Mas acho que acabei de fazer isso.

Medo, medo, mais que medo!
Ah, se me chamasse eu Azedo
Seria um gosto, não seria um nome
Ou um verso
Ou um poema
Ou um sentido.
Medo medo, mais que medo!
Mais cedo me vem o caixão.

Mais cedo me vem o colchão.

Mais cedo me vem a questão: ser ou não ser? Ei-la. Será mais...

Nobre, nobre, mais que nobre!
Se reagisse o ácido com o cobre
Seria uma química, não seria aviação.
Nobre, nobre, mais que nobre!
Mais nove e tenho quinze.

Mais nove e é dia vinte e seis.
Mais nove e é novembro.
Mais nove e é 2014.
Mais nove e acabou.
Você está lendo esse esquisitíssimo post dizendo “Bah, ele não escreve nada com nada, essas coisas nada significam”. Ou então, se você não tiver coragem de pensar o que sabe ser verdade, pensará “Poxa, eu não entendo mesmo esse garoto”, e irá comer bolachas. Gosta de bolachas. Poxa, você só queria comer bolachas, estava com fome, ou vontade de comer um docinho, que coisa, não é tão grave assim, está agora a te incriminar esse Artur, que direito ele tem de faze-lo, a culpa é dele que fez um post tão grande e tão chato, fique ele agradecido que só fiz um intervalo pra comer uma bolacha, que não parei pra dormir ou pra ler o blog de outro.
Mas algum de vocês também há de ter feito isso.
Não me entende? Me pergunta.
Chega pra mim e pergunta: o que quis dizer esse trecho? Não entendi.
Pergunta que eu explico, faço esquema ana-bruner da frase, analiso o poema com carinho e amor só pra você.
Ou então eu direi: descubra, isso não foi feito para ser explicado, foi feito para ser lido e talvez desvendado.
Ou direi: nada, nada significa, é só porque rimava. É só porque parecia certo. Talvez alguém possa achar um significado, mas eu não tinha uma intenção consciente quando isso escrevi.

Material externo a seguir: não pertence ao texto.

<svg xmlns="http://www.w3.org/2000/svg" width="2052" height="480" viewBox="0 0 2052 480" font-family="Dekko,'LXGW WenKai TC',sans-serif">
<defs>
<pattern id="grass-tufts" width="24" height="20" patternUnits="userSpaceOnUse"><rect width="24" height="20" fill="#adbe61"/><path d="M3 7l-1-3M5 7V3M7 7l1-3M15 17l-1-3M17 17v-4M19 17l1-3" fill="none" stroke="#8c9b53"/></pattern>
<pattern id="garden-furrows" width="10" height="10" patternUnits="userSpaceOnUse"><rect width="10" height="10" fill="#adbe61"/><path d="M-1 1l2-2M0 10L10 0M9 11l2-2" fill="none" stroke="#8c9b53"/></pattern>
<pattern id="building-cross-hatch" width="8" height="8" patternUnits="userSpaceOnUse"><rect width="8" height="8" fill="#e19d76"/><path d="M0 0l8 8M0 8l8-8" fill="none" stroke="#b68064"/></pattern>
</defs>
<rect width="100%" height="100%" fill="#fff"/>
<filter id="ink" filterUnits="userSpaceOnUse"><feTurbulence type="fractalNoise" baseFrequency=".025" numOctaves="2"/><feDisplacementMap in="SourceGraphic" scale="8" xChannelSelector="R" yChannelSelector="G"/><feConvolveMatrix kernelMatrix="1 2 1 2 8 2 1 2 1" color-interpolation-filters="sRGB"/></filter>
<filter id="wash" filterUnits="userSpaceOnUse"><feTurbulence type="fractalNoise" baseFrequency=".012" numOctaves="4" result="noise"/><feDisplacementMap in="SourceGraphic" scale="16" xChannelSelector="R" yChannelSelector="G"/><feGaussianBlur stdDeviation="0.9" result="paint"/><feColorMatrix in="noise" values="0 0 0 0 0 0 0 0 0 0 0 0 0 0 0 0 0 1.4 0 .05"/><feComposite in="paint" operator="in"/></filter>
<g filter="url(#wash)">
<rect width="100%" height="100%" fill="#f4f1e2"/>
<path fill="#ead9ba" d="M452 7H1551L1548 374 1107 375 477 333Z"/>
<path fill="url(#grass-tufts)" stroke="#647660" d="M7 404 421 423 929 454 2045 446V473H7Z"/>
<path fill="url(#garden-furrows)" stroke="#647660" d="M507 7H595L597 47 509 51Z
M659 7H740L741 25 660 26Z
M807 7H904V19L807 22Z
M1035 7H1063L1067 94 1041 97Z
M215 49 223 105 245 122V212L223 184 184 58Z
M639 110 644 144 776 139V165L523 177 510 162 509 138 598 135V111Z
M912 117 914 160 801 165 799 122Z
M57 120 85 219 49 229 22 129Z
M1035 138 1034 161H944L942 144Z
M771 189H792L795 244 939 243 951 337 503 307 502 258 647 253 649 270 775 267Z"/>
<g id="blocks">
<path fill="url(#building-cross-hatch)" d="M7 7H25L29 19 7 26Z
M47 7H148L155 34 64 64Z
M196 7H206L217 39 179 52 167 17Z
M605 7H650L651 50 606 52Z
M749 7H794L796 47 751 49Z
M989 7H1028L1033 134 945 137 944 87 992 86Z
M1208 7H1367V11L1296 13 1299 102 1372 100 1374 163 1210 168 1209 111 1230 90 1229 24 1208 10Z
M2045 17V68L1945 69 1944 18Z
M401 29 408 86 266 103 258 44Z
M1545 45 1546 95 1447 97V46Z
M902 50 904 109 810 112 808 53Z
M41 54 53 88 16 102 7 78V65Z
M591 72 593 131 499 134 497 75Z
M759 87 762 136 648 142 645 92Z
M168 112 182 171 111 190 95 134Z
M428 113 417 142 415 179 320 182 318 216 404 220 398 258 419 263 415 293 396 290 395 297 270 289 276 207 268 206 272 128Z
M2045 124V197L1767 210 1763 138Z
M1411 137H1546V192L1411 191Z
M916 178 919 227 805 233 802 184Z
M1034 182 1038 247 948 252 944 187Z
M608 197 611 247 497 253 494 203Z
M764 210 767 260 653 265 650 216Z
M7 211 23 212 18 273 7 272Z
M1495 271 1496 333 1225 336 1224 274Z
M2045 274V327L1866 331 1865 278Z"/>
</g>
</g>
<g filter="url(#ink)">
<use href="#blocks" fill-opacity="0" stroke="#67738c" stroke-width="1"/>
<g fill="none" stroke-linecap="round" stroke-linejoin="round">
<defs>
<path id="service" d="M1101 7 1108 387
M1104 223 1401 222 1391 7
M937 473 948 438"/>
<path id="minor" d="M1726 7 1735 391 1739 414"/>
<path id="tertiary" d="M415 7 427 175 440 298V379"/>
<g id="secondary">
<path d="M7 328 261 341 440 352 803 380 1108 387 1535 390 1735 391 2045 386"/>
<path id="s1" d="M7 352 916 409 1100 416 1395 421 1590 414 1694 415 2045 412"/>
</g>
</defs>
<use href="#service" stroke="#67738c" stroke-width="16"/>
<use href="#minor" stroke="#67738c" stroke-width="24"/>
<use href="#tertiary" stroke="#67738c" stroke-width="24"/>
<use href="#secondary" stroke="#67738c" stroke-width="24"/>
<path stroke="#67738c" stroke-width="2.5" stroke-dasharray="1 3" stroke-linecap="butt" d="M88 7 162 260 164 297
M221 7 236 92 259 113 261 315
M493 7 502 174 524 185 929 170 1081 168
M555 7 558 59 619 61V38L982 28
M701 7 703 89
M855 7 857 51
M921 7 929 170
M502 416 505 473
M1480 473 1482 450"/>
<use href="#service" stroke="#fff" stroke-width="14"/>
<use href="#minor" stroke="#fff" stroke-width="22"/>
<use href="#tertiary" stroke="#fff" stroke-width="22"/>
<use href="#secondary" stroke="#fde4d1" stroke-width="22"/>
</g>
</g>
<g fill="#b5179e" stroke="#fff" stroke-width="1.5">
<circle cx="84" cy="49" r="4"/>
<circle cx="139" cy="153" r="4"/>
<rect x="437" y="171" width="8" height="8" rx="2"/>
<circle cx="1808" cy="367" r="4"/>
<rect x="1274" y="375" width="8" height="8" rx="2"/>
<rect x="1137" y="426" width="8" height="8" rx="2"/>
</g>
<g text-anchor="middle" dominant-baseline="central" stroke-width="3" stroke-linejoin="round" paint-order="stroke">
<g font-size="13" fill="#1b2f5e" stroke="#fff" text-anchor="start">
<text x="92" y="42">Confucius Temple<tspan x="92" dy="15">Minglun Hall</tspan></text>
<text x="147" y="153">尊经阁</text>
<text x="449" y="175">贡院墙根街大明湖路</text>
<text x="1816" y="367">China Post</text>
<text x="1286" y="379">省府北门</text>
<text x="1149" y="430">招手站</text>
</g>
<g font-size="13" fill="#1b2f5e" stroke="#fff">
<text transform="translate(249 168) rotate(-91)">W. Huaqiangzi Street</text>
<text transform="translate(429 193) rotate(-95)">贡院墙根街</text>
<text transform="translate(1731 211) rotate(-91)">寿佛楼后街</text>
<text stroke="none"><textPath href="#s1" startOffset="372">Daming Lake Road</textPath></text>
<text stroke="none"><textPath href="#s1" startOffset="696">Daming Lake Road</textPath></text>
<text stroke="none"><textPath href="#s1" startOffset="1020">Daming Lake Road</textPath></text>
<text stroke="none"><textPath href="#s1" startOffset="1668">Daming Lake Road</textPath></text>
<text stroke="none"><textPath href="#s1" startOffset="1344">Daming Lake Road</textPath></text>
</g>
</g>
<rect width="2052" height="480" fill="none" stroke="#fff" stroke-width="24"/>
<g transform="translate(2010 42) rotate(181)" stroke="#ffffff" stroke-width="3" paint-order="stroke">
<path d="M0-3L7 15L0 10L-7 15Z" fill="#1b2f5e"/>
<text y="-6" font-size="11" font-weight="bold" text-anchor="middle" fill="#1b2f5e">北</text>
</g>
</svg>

Olho, olho, mais que olho!
Ah, se me pegasses no colo,
Eu seria um tumor, não seria um amor.
Colo, colo, mais que colo!
Mas olha o meu coração:

Vou lançar um livro com mil e uma versões diferentes da célebre estrofe.
Espero que você,
Ao menos você,
O compre.
E quem sabe me
Peça um
Autógra
Fo.
Com muito prazer eu farei um pra você
Que leu pacientemente
Dez páginas de post
Reclamando do mundo.
Sábio é você, que se contenta
Em assistir
O espetáculo do Fundo.
Ao menos você.

Do mesmo sujo poema já citado:

lará lará larará
lará lará larará lará larará lará larará
lará lará lará
lará lará lará

IUÍ IUÍ IUÍ IUÍ IUÍ
iuí iú iuí iuí iuí iuí iuí

(...)

VAARÃ VAARÃ VAARÃ VAARÃ

tchuc tchuc tchuc
tchuc tchuc tchuc

TRARÃ TRARÃ TRARÃ
TRARÃ TRARÃ TRARÃ

nada
vale
nada
vale
quem
não
tem
nada
no
v
a
l
e
TCHIBUM!!!

que chega a fingir que é dor a dor que deveras sente

Vejo os pombos no asfalto
Eles sabem voar alto
Mas insistem em catar as migalhas do chão.

Te digo na telinha do Mensageiro um leve Hehe, mas assim que nos despedimos com beijos brincalhões, sinto aquele tremer na espinha e meus olhos se águam. Estou muito pior do que sempre estive. E já não consigo entender o que qualquer um tenta me dizer. Extou existencialmente exausto, me mordo medroso, sempre sinto sono, fim fico falecido fim.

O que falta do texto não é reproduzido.